### YOUR TASK
Please copy each line of the data that includes the string "right".

### Collection entries

==================================================

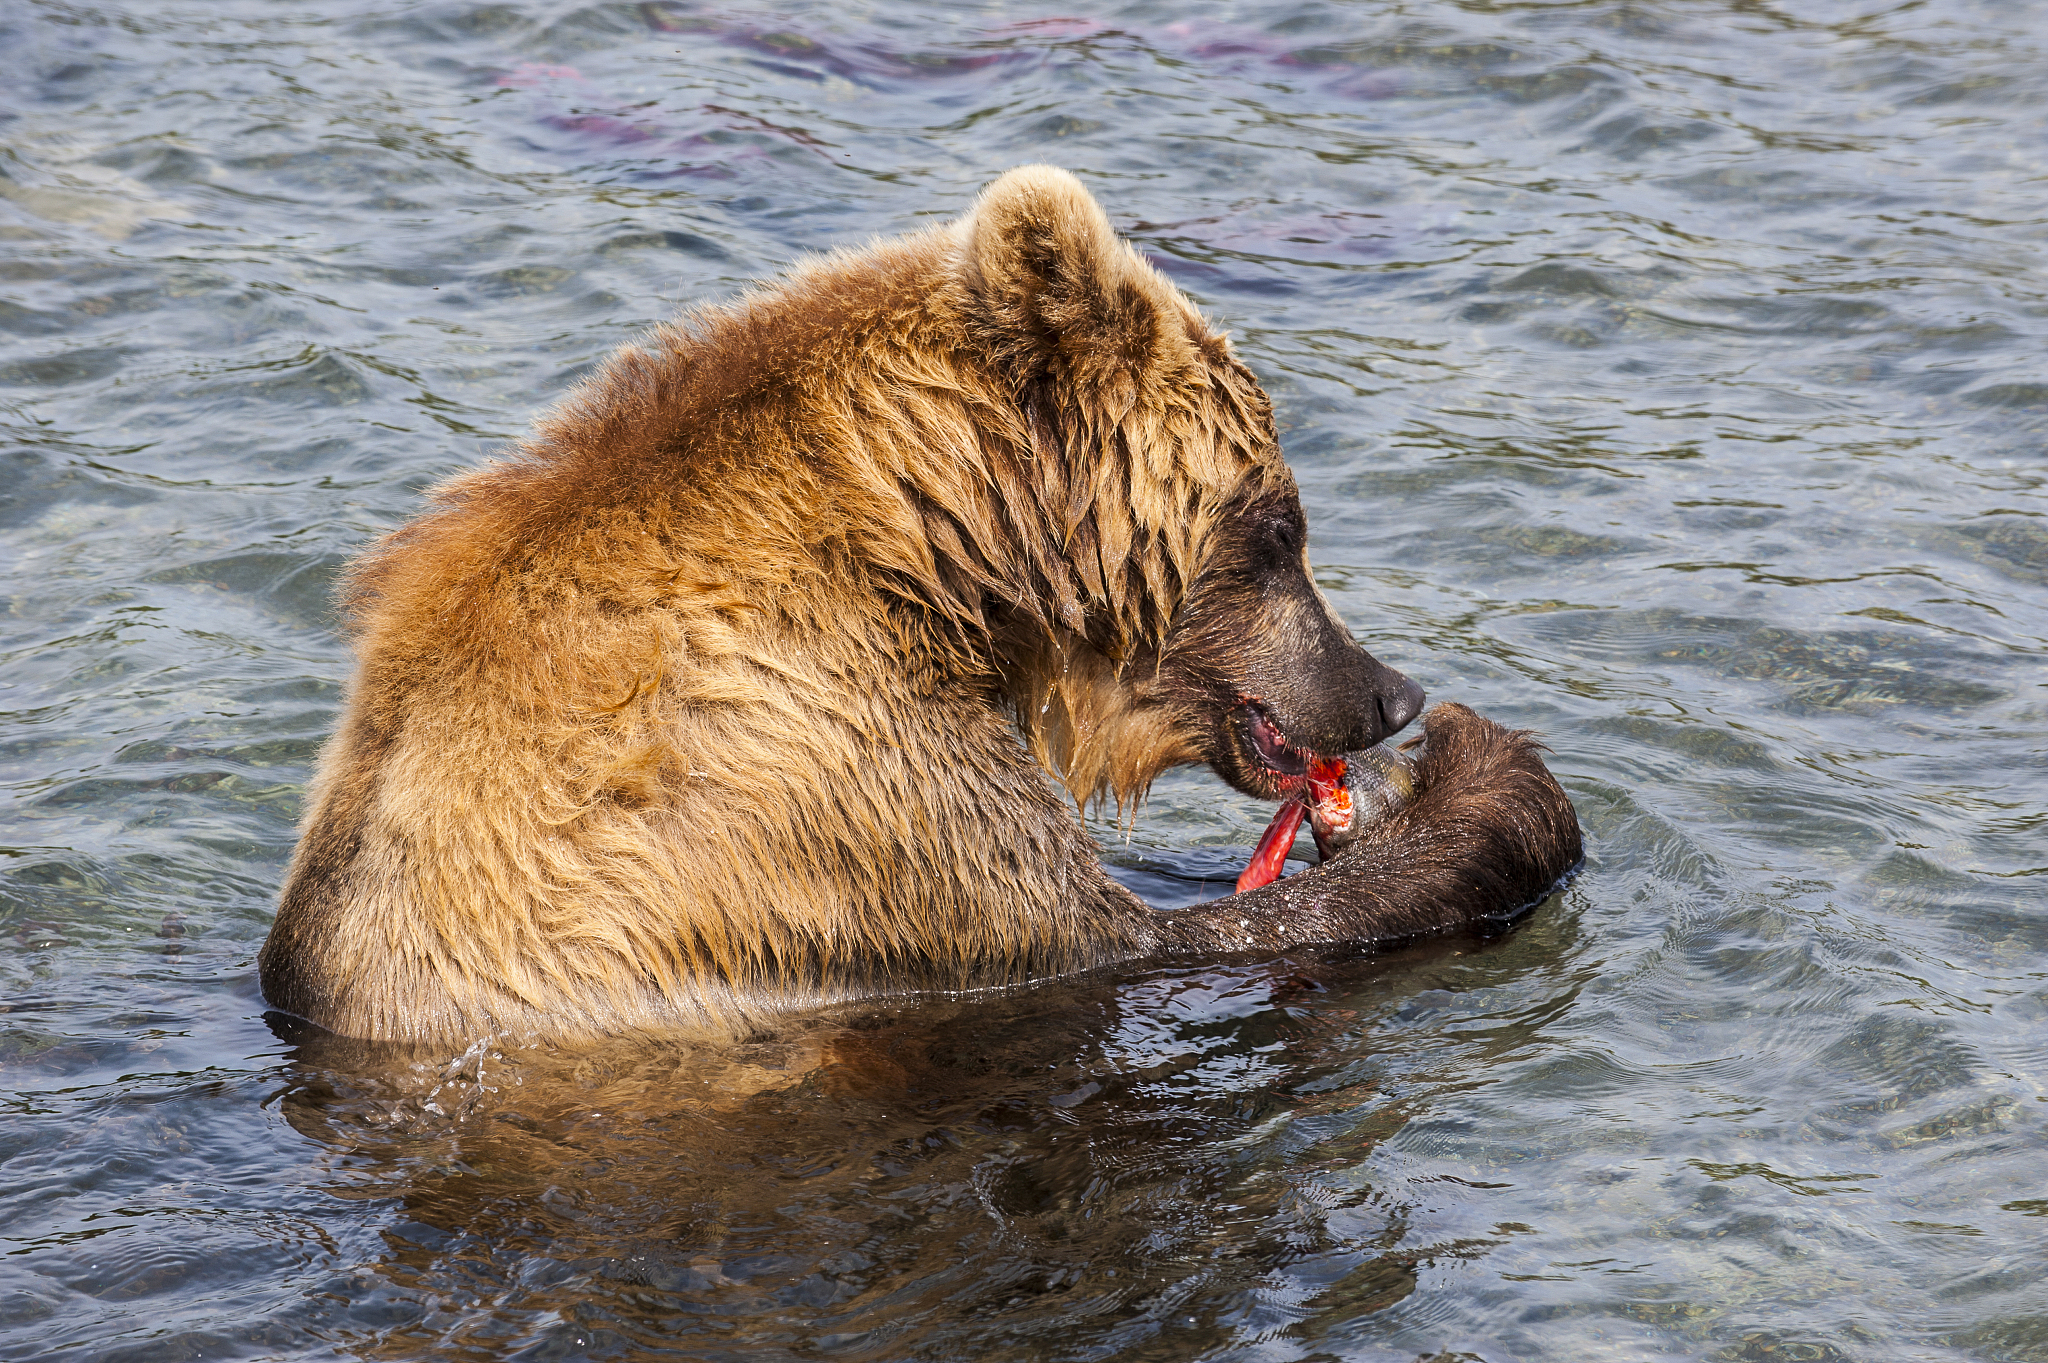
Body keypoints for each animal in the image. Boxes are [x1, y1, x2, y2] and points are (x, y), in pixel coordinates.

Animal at [260, 166, 1582, 1046]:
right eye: (1280, 526)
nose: (1388, 690)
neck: (929, 559)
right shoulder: (826, 789)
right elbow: (1148, 937)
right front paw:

==================================================

### TASK ANSWER
right eye: (1280, 526)
right shoulder: (826, 789)
right elbow: (1148, 937)
right front paw:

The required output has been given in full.